Resuscitation at birth is common

10 million infants, or 6 to 8% of births, require resuscitation annually around the world. Over 800,000 deaths result from intrapartum-related events (i.e. birth asphyxia) and over 1 million intrapartum stillbirths occur each year. It’s estimated that 30% of these deaths could be saved with higher quality and more broad coverage of neonatal resuscitation training.1

Ventilation forms the cornerstone of resuscitation

The cornerstone of neonatal resuscitation is establishment of effective breathing through manual ventilation. Tidal volumes are not routinely measured during this process meaning there is potential to over-deliver or under-deliver volumes to the infant. Either can lead to serious injury or death.

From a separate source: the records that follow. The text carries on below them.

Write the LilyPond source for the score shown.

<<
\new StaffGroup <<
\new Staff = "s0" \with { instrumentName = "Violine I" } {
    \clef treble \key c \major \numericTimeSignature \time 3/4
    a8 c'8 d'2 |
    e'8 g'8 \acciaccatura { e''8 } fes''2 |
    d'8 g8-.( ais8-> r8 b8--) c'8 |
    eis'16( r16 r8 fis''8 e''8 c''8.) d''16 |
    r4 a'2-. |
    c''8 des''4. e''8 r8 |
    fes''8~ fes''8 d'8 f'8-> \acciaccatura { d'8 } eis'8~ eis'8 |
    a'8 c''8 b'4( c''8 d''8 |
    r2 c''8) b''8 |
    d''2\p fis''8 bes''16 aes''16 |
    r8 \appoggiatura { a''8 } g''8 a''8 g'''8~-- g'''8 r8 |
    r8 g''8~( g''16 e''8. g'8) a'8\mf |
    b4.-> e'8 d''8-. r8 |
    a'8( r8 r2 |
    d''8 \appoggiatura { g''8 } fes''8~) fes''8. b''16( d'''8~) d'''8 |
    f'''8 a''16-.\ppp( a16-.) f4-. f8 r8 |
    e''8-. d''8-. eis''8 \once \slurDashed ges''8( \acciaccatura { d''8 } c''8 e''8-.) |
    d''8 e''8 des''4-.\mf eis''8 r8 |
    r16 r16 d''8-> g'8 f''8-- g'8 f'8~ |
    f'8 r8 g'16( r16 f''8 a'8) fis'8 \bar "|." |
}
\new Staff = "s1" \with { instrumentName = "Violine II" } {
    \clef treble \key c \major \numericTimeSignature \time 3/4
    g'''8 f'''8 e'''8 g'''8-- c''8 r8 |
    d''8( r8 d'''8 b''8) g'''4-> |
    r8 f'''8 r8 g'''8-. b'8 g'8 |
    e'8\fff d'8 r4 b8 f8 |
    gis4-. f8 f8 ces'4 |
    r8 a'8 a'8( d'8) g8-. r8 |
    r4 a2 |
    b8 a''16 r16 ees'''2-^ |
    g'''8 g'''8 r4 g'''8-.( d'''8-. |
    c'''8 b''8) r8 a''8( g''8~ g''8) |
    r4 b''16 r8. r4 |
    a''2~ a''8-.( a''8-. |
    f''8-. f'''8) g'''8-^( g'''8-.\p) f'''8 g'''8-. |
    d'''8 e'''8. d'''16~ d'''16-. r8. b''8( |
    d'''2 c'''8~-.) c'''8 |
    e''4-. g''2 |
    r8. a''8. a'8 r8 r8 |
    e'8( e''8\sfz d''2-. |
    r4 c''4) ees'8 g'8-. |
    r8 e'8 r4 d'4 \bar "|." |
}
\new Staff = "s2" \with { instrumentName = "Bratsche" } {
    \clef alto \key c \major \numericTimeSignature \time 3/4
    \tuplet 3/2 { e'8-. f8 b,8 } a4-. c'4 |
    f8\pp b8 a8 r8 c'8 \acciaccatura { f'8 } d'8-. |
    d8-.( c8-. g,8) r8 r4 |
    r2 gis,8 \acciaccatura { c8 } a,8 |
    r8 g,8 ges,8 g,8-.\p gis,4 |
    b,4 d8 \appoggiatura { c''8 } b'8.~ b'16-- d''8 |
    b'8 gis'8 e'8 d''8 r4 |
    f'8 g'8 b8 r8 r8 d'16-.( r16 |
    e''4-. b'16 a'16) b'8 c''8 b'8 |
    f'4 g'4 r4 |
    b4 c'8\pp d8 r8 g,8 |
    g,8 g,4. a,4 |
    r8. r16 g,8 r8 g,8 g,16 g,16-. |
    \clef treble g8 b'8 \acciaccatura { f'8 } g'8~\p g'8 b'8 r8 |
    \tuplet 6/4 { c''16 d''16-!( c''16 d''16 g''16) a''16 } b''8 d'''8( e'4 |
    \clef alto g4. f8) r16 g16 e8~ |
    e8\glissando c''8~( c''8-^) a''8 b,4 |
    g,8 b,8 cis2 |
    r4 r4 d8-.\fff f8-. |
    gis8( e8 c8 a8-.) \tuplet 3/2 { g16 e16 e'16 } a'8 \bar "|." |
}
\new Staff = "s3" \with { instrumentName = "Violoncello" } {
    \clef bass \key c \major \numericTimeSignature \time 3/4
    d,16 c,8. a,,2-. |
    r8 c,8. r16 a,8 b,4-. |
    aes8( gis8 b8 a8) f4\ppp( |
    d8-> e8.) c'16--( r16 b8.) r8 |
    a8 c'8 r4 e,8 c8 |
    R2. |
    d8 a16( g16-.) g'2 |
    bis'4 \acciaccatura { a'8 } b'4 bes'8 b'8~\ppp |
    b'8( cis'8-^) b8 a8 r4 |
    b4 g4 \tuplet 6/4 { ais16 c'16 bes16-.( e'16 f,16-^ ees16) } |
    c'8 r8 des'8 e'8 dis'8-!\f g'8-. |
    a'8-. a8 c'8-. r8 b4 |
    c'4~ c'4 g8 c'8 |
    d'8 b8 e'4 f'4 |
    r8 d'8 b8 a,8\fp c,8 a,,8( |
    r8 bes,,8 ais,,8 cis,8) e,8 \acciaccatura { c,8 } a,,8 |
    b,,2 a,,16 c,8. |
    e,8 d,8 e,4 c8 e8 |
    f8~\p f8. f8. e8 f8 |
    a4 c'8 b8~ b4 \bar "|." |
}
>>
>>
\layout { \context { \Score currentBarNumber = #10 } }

The current gold standard of care can be improved

In preterm newborns as little as 6 excessive tidal volumes delivered by the resuscitator can initiate severe, even life-threatening lung injury.2 Excessive volumes can lead to pneumothorax or acute respiratory distress syndrome. Significant unrecognised mask leak has also been documented even amongst experienced clinicians.4 Insufficient volumes due to significant mask leak or undetected device failure can also lead to severe morbidity or death. 

A monitor can help

Training: When clinicians have access to a respiratory function monitor and are aware of the magnitude of mask leak during their training, they are more likely to deliver effective ventilation at the end of the training session.6 The Juno monitor enables more frequent resuscitation practise in line with Australian Resuscitation Council 2016 Guidelines.7

Clinically: A monitor can improve the effectiveness of positive pressure ventilation by providing immediate feedback to the operator.8 The use of a respiratory function monitor reduced leakage from 26.6% to 11.2% in experienced resuscitators.9


  1. Lee, A. C., Cousens, S., Wall, S. N., Niermeyer, S., Darmstadt, G. L., Carlo, W. A., … & Lawn, J. E. (2011). Neonatal resuscitation and immediate newborn assessment and stimulation for the prevention of neonatal deaths: a systematic review, meta-analysis and Delphi estimation of mortality effect. BMC public health, 11(3), 1-19.
  2. Björklund, L. J., Ingimarsson, J., Curstedt, T., John, J., Robertson, B., Werner, O., & Vilstrup, C. T. (1997). Manual ventilation with a few large breaths at birth compromises the therapeutic effect of subsequent surfactant replacement in immature lambs. Pediatric research, 42(3), 348-355.
  3. Poulton, D. A., Schmölzer, G. M., Morley, C. J., & Davis, P. G. (2011). Assessment of chest rise during mask ventilation of preterm infants in the delivery room. Resuscitation, 82(2), 175-179.
  4. Wood, F. E., Morley, C. J., Dawson, J. A., Kamlin, C. O. F., Owen, L. S., Donath, S., & Davis, P. G. (2008). Assessing the effectiveness of two round neonatal resuscitation masks: study 1. Archives of Disease in Childhood-Fetal and Neonatal Edition, 93(3), F235-F237.
  5. Tracy, M. B., Halliday, R., Tracy, S. K., & Hinder, M. K. (2019). Newborn self-inflating manual resuscitators: precision robotic testing of safety and reliability. Archives of Disease in Childhood-Fetal and Neonatal Edition, 104(4), F403-F408.
  6. O’Currain, E., Thio, M., Dawson, J. A., Donath, S. M., & Davis, P. G. (2019). Respiratory monitors to teach newborn facemask ventilation: a randomised trial. Archives of Disease in Childhood-Fetal and Neonatal Edition, 104(6), F582-F586.
  7. Australian Resuscitation Council. Australian and New Zealand Committee on Resuscitation Neonatal Guidelines. Melbourne: The Council, 2021. Available from:
  8. Schmölzer, G. M., Kamlin, O. C., Dawson, J. A., Te Pas, A. B., Morley, C. J., & Davis, P. G. (2010). Respiratory monitoring of neonatal resuscitation. Archives of Disease in Childhood-Fetal and Neonatal Edition, 95(4), F295-F303.
  9. Wood, F. E., Morley, C. J., Dawson, J. A., & Davis, P. G. (2008). A respiratory function monitor improves mask ventilation. Archives of Disease in Childhood-Fetal and Neonatal Edition, 93(5), F380-F381.